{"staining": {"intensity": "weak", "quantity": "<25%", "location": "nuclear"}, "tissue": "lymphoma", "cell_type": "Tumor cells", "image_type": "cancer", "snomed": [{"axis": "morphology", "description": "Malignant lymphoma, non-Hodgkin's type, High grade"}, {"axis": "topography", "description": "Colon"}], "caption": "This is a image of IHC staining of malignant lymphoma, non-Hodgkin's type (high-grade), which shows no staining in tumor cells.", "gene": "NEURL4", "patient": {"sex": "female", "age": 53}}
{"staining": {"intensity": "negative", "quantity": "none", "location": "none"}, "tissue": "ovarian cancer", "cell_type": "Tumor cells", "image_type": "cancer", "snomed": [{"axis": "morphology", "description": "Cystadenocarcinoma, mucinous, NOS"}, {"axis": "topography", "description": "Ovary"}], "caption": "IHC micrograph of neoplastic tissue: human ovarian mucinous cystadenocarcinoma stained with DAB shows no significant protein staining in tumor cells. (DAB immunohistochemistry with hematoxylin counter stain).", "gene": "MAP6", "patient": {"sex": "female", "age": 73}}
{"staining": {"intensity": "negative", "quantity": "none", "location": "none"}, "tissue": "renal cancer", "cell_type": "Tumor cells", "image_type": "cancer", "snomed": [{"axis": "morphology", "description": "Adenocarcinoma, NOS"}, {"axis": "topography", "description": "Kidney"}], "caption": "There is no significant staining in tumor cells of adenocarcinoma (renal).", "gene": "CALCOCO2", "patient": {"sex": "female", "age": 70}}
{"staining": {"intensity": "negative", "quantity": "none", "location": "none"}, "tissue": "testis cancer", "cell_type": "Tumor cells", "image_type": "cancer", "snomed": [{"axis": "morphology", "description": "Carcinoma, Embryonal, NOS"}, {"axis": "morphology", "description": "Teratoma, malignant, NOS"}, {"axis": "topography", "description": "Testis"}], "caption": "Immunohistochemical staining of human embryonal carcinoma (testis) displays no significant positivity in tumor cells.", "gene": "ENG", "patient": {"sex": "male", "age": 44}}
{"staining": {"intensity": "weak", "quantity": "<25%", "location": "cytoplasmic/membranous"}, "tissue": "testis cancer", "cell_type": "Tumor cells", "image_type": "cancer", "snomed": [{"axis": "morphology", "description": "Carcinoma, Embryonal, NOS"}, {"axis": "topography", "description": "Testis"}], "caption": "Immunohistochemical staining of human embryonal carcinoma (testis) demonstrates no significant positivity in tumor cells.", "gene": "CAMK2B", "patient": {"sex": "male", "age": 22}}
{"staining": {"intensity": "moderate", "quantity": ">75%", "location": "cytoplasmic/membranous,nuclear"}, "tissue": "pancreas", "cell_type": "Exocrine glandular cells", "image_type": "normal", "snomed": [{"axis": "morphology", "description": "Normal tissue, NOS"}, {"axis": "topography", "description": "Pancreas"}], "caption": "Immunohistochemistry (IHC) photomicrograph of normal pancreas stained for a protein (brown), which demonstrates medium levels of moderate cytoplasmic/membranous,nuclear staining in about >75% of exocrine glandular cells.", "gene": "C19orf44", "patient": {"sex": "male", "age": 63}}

# DIRECTIONS FOR THIS TASK
Please retype, with no changes, the lines that run from the first line of the entries to the line with "carcinoma (testis) displays", both ends included.

# RESPONSE BOX
{"staining": {"intensity": "weak", "quantity": "<25%", "location": "nuclear"}, "tissue": "lymphoma", "cell_type": "Tumor cells", "image_type": "cancer", "snomed": [{"axis": "morphology", "description": "Malignant lymphoma, non-Hodgkin's type, High grade"}, {"axis": "topography", "description": "Colon"}], "caption": "This is a image of IHC staining of malignant lymphoma, non-Hodgkin's type (high-grade), which shows no staining in tumor cells.", "gene": "NEURL4", "patient": {"sex": "female", "age": 53}}
{"staining": {"intensity": "negative", "quantity": "none", "location": "none"}, "tissue": "ovarian cancer", "cell_type": "Tumor cells", "image_type": "cancer", "snomed": [{"axis": "morphology", "description": "Cystadenocarcinoma, mucinous, NOS"}, {"axis": "topography", "description": "Ovary"}], "caption": "IHC micrograph of neoplastic tissue: human ovarian mucinous cystadenocarcinoma stained with DAB shows no significant protein staining in tumor cells. (DAB immunohistochemistry with hematoxylin counter stain).", "gene": "MAP6", "patient": {"sex": "female", "age": 73}}
{"staining": {"intensity": "negative", "quantity": "none", "location": "none"}, "tissue": "renal cancer", "cell_type": "Tumor cells", "image_type": "cancer", "snomed": [{"axis": "morphology", "description": "Adenocarcinoma, NOS"}, {"axis": "topography", "description": "Kidney"}], "caption": "There is no significant staining in tumor cells of adenocarcinoma (renal).", "gene": "CALCOCO2", "patient": {"sex": "female", "age": 70}}
{"staining": {"intensity": "negative", "quantity": "none", "location": "none"}, "tissue": "testis cancer", "cell_type": "Tumor cells", "image_type": "cancer", "snomed": [{"axis": "morphology", "description": "Carcinoma, Embryonal, NOS"}, {"axis": "morphology", "description": "Teratoma, malignant, NOS"}, {"axis": "topography", "description": "Testis"}], "caption": "Immunohistochemical staining of human embryonal carcinoma (testis) displays no significant positivity in tumor cells.", "gene": "ENG", "patient": {"sex": "male", "age": 44}}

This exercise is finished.